Friday, 14 February, 2025

This is a transcription of LoLT: A Special Poem for Valentine’s Day and Two New Books — 14 February 2025

[cheerful music]

Melissa: Coming up, a new rom-com from my reigning queen of rom-coms.

David: A new book from one of our favorite travel authors.

Melissa: Plus, our Distraction of the Week. I’m Mel.

David: I’m Dave. This is The Library of Lost Time.

Melissa: Elinor Lipman has been writing rom-coms with teeth for 35 years. She’s been called the modern-day Jane Austen — but I think of her books as cousins to EM Forster’s ‘A Room with a View.’ Forster’s novel tells the coming-of-age story of Lucy, a young girl who’s almost always in a muddle of her own making. Elinor Lipman’s characters are like that, too. They distrust their instincts and worry way too much about what other people think — until they don’t. Along the way, they often fall imperfectly but perfectly in love.

Melissa: But these books aren’t only about romance. There’s always an ensemble cast of characters to help our heroine explore the bonds of familial love and friendship — and all the rewards and messiness that entails.
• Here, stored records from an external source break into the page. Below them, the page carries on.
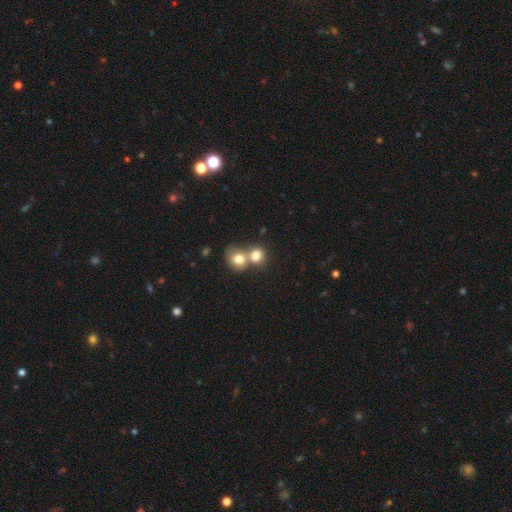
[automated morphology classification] Smooth or featured? smooth (77%)
How rounded? round (69%)
Merging? merger (63%)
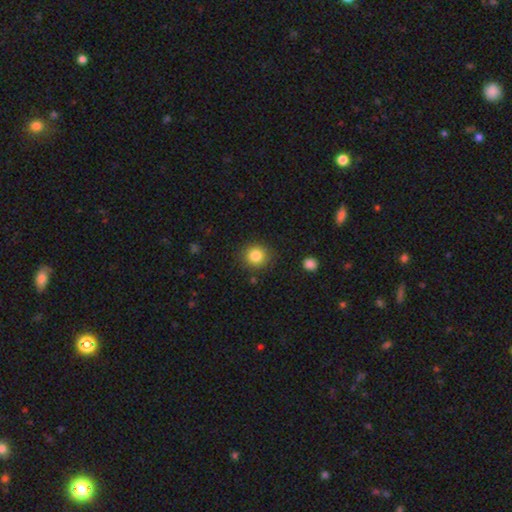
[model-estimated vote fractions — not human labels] Q: Smooth or featured?
A: smooth (84%); runner-up: star or artifact (10%)
Q: How rounded?
A: round (88%); runner-up: in between (11%)
Q: Merging?
A: none (86%); runner-up: minor disturbance (9%)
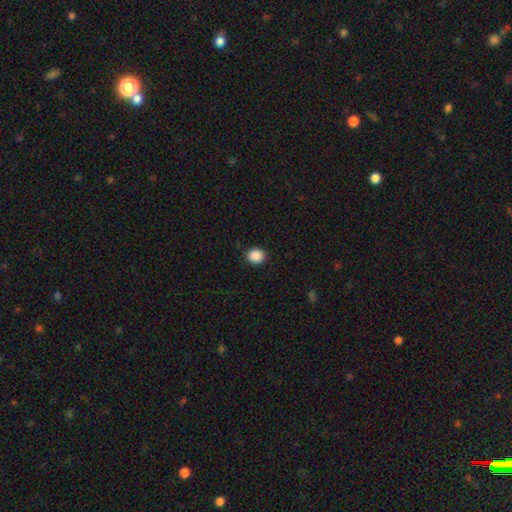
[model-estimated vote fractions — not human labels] Q: Smooth or featured?
A: smooth (89%); runner-up: star or artifact (9%)
Q: How rounded?
A: round (70%); runner-up: in between (29%)
Q: Merging?
A: none (90%); runner-up: minor disturbance (7%)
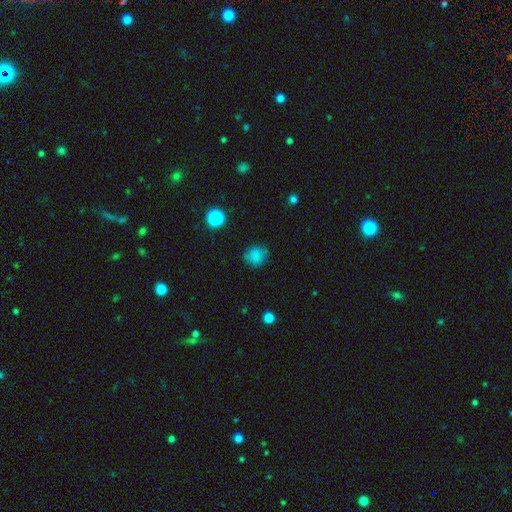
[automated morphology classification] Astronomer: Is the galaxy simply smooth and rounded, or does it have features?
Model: smooth — 82%.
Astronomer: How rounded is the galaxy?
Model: round — 81%.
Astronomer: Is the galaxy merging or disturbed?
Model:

Elinor Lipman is the queen of setting up unexpected friendships and exploring how those differences play out in hilarious and moving ways. In Isabel’s bed, it’s a scandalous socialite and a mousy writer. In ‘The Inn at Lake Devine,’ it’s a Jewish girl and a family of gentiles.

Melissa: And in her new book, ‘Every Tom, Dick, and Harry,’ it’s a 30-something woman named Emma who, through a series of comic mishaps, finds herself roommates with Frank, her newly widowed, decidedly senior, former math teacher. In addition to sharing a roof, the two end up working together in a business devoted to staging estate sales — which is a delightful excuse for them to poke around other people’s houses and personal lives. While that’s all sparkly fun on the surface, Lipman uses this setup to explore grief, small-town drama, and overlapping romantic entanglements.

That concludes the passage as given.